Найти доходный дом в переулке Виноградарей проблем не составило. Хотя спросить дорогу и оказалось совершенно не у кого: Лем будто вымер, и навстречу попадались лишь забитые трупами телеги с мрачными и неразговорчивыми возницами. И если в приличных районах многие горожане толпились у молельных домов, то на окраине не было и этого. Обитатели трущоб либо гниющими телами валялись в канавах, либо заливали страх дешевым пойлом. А те, кому решимости не хватило даже на визит в ближайший кабак, отсиживались за запертыми дверями в надежде, что беда пройдет стороной.

— Дети почти не болеют, — сообщил мне Гуго и посильнее натянул на голову обтрепанную шляпу с позолоченной пряжкой на тулье. — Зато отребье с городского дна через одного слегло. Многие даже поговаривать начали, что это кара за грехи людские.

— Чушь, — фыркнул я. — Приятней всего каяться в чужих грехах.

— Поверить не могу, что это экзекуторы такое натворили, — поежилась притихшая Берта.

— Разберемся, — пообещал я, поднимаясь на крыльцо доходного дома.

И хоть гости с полуночи, не желая привлекать внимания местных стражей порядка, выбрали один из тех гадюшников, где никто никогда ничего не знает, не видит и не помнит, пара зуботычин и несколько серебряных марок мигом исправили эту ситуацию.

— Они в мансарде, окна на улицу выходят, — облизнув рассаженную о чью-то слишком угловатую скулу костяшку, сообщил Гуго девушке. — Пойдем, покажу нужную трубу. — И уже мне: — Себастьян, только не геройствуй в одиночку.

— Само собой.

За Берту я нисколько не волновался. Выросшая в семье акробатов девушка хоть и не подходила фактурой для полетов под куполом цирка, но взбиралась по отвесным стенам и сновала по крышам на удивление ловко.

Поднявшись по скрипучей лестнице на третий этаж, я замедлил у нужной двери шаг, уловил запах благовоний и поспешил по коридору дальше. Не стоит торопиться — все надо без сучка без задоринки провернуть. Трое экзорцистов — это серьезно. У меня и с одним лишь благодаря нешуточному везению так легко справиться получилось.
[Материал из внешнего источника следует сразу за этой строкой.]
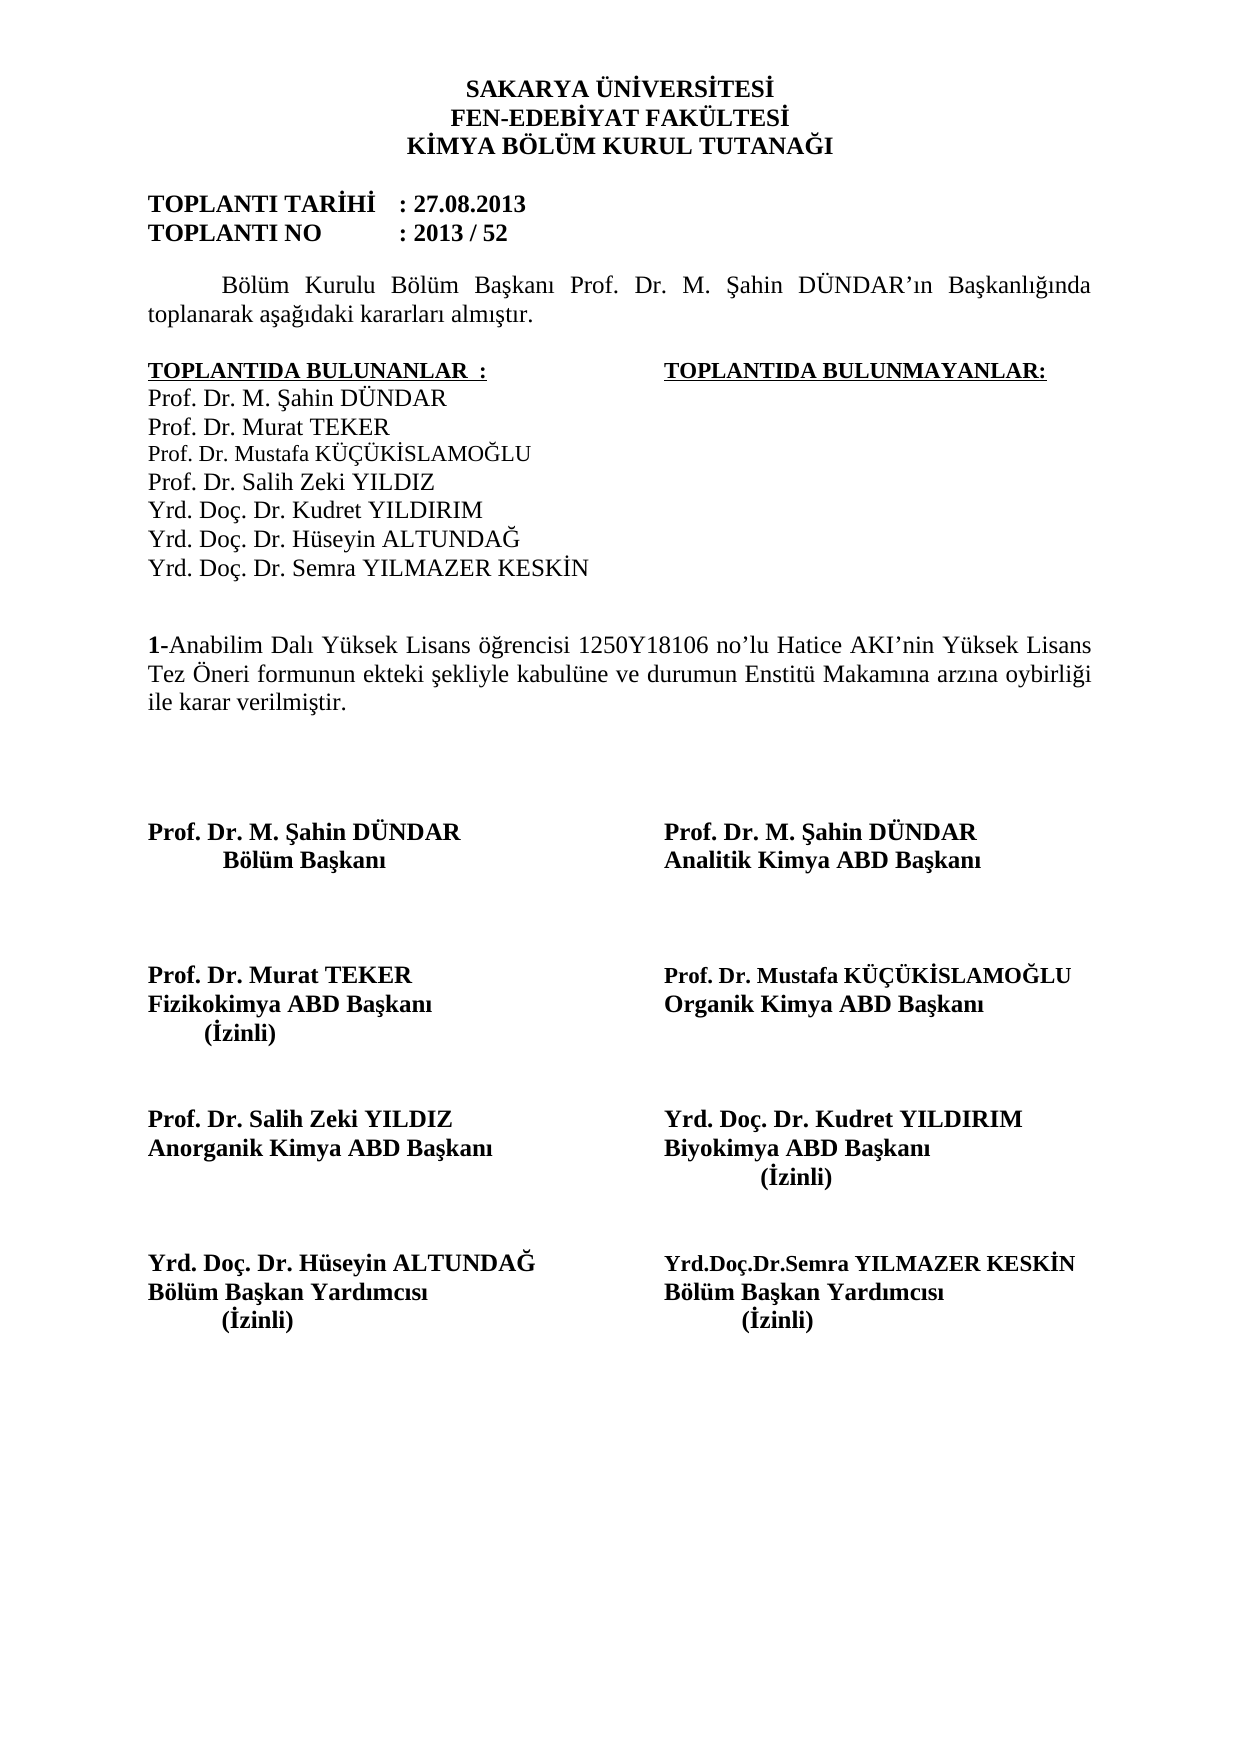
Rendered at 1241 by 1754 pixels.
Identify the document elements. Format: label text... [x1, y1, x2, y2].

text Yrd. Doç. Dr. Hüseyin ALTUNDAĞ Yrd.Doç.Dr.Semra YILMAZER KESKİN [148, 1248, 1092, 1277]
text Prof. Dr. Murat TEKER Prof. Dr. Mustafa KÜÇÜKİSLAMOĞLU [148, 961, 1092, 989]
text (İzinli) [148, 1162, 1092, 1191]
text TOPLANTIDA BULUNANLAR : TOPLANTIDA BULUNMAYANLAR: [148, 357, 1092, 383]
text Prof. Dr. Salih Zeki YILDIZ [148, 467, 1092, 496]
text Prof. Dr. Mustafa KÜÇÜKİSLAMOĞLU [148, 441, 1092, 467]
text Bölüm Kurulu Bölüm Başkanı Prof. Dr. M. Şahin DÜNDAR’ın Başkanlığında toplanarak aşağıdaki kararları almıştır. [148, 270, 1092, 328]
text Yrd. Doç. Dr. Hüseyin ALTUNDAĞ [148, 524, 1092, 553]
text Anorganik Kimya ABD Başkanı Biyokimya ABD Başkanı [148, 1133, 1092, 1162]
text SAKARYA ÜNİVERSİTESİ [148, 74, 1092, 103]
text Prof. Dr. Murat TEKER [148, 412, 1092, 441]
text FEN-EDEBİYAT FAKÜLTESİ [148, 103, 1092, 131]
text TOPLANTI NO : 2013 / 52 [148, 218, 1092, 246]
text Yrd. Doç. Dr. Semra YILMAZER KESKİN [148, 553, 1092, 582]
text (İzinli) [148, 1018, 1092, 1047]
text Fizikokimya ABD Başkanı Organik Kimya ABD Başkanı [148, 989, 1092, 1018]
subtitle TOPLANTI TARİHİ : 27.08.2013 [148, 189, 1092, 218]
text Yrd. Doç. Dr. Kudret YILDIRIM [148, 496, 1092, 524]
text (İzinli) (İzinli) [148, 1306, 1092, 1334]
text Prof. Dr. M. Şahin DÜNDAR [148, 383, 1092, 412]
text Prof. Dr. M. Şahin DÜNDAR Prof. Dr. M. Şahin DÜNDAR [148, 817, 1092, 846]
text 1-Anabilim Dalı Yüksek Lisans öğrencisi 1250Y18106 no’lu Hatice AKI’nin Yüksek Lisans Tez Öneri formunun ekteki şekliyle kabulüne ve durumun Enstitü Makamına arzına oybirliği ile karar verilmiştir. [148, 630, 1092, 716]
text Bölüm Başkan Yardımcısı Bölüm Başkan Yardımcısı [148, 1277, 1092, 1306]
text KİMYA BÖLÜM KURUL TUTANAĞI [148, 131, 1092, 160]
text Bölüm Başkanı Analitik Kimya ABD Başkanı [148, 846, 1092, 874]
text Prof. Dr. Salih Zeki YILDIZ Yrd. Doç. Dr. Kudret YILDIRIM [148, 1104, 1092, 1133]
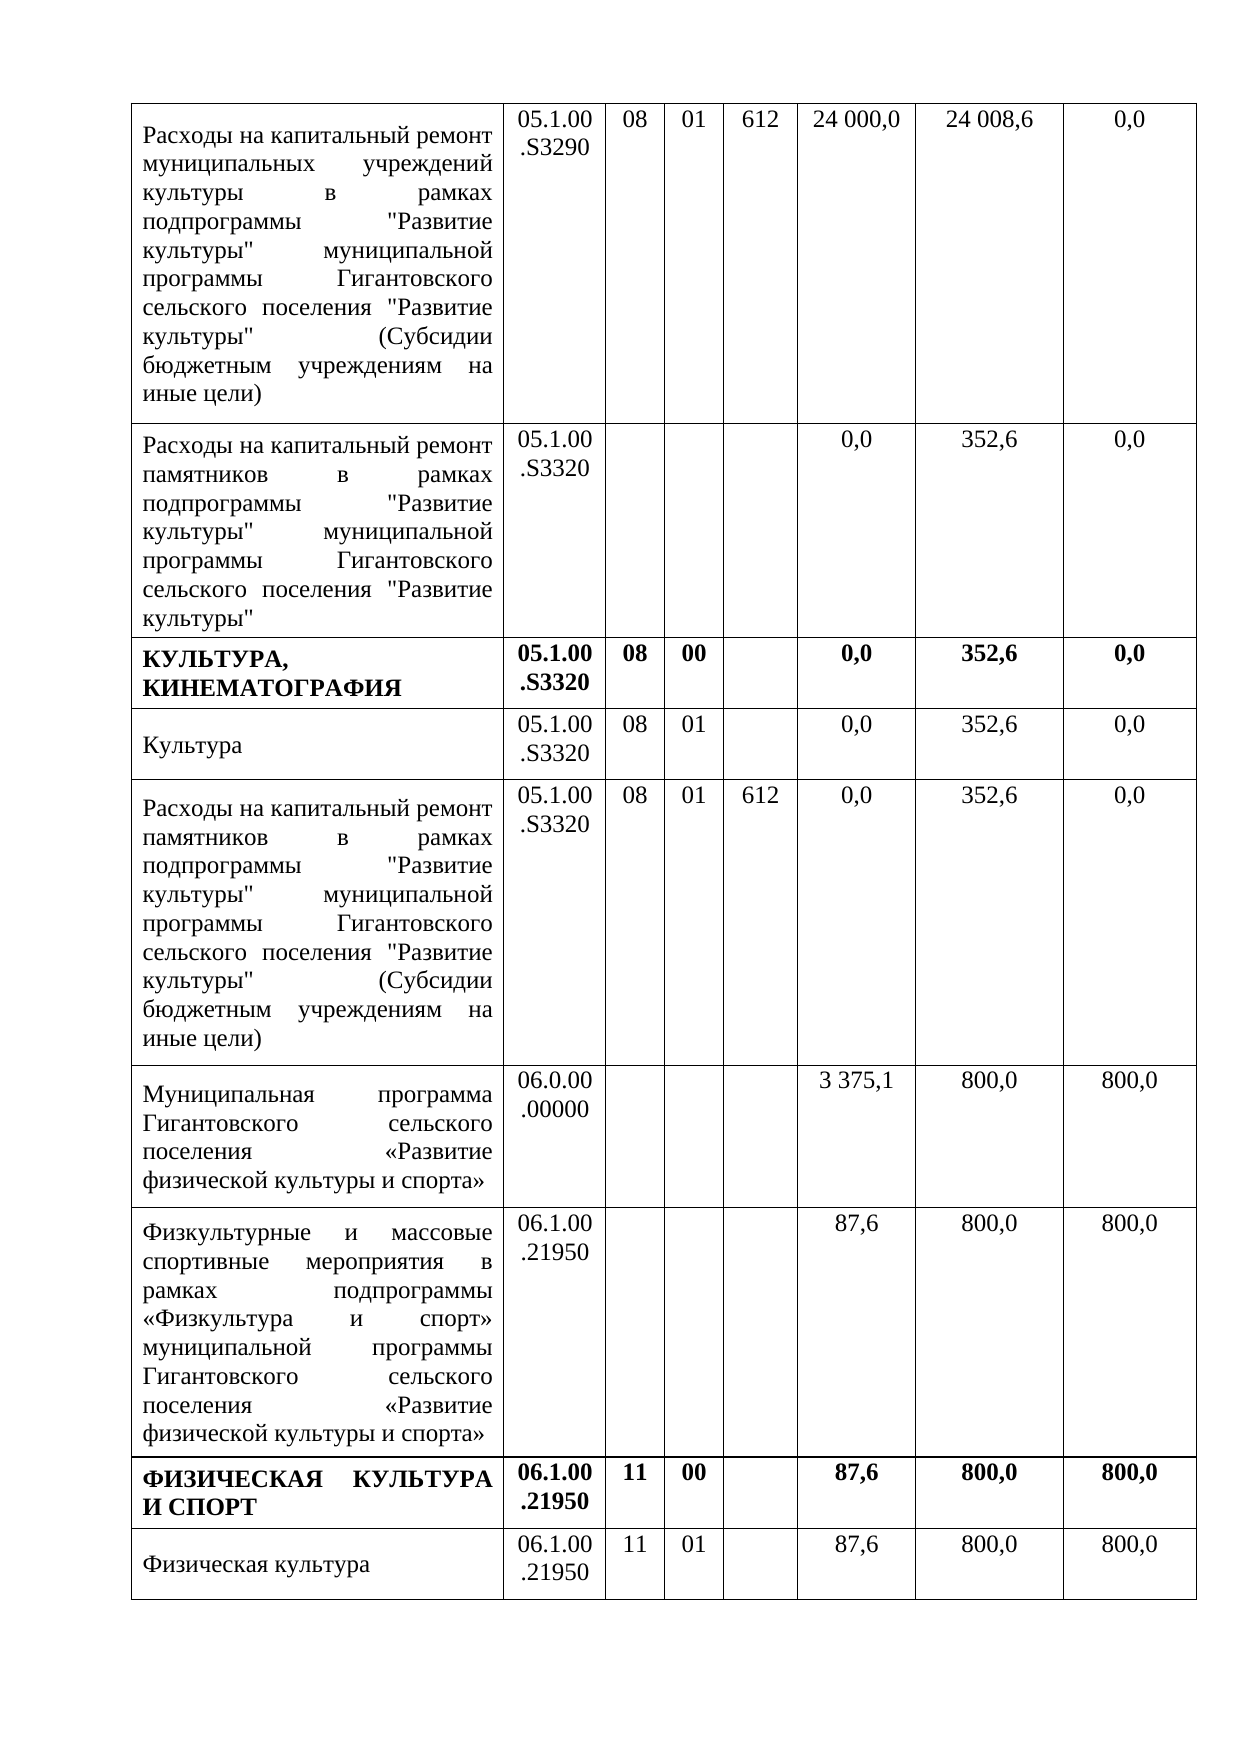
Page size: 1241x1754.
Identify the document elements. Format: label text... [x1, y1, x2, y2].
Присев на корточки в темном углу, я дождался запыхавшегося Гуго и вытащил из котомки нож с узким, слегка изогнутым клинком.

— Готово?

— Да. Вьюшка открыта была, дым шел.

— Тогда пошли.

— Не подействует на нас твое зелье?

— Маску надень.

Я замотал лицо сложенной вдвое полосой черной материи, просунул в щель клинок и без труда приподнял щеколду. Осторожно открыл дверь и проскользнул в комнату. А там — замер, едва переступив порог.

— Вот ведь! — прошептал у меня за спиной Гуго.

Я затащил его в номер и поспешил запереть дверь.

Действительно — «вот ведь»! Таково уж было наше везение, что экзекуторов мы застали в самом разгаре смены личин. Двое светловолосых парней наряжались в униформу «серых сюртуков» — служащих королевской охранки Стильга, — а на кровати рядом с чернявым задохликом лежал полный кожаный наряд брата-экзорциста, ему, без всякого сомнения, великоватый.

— Не похож этот на уроженца Норвейма! — засомневался Гуго, указав на темноволосого парня.

— Они в Руге через одного такие.

Я проверил всех троих и с облегчением перевел дух — спят. И проснутся никак не раньше чем через десять — двенадцать часов.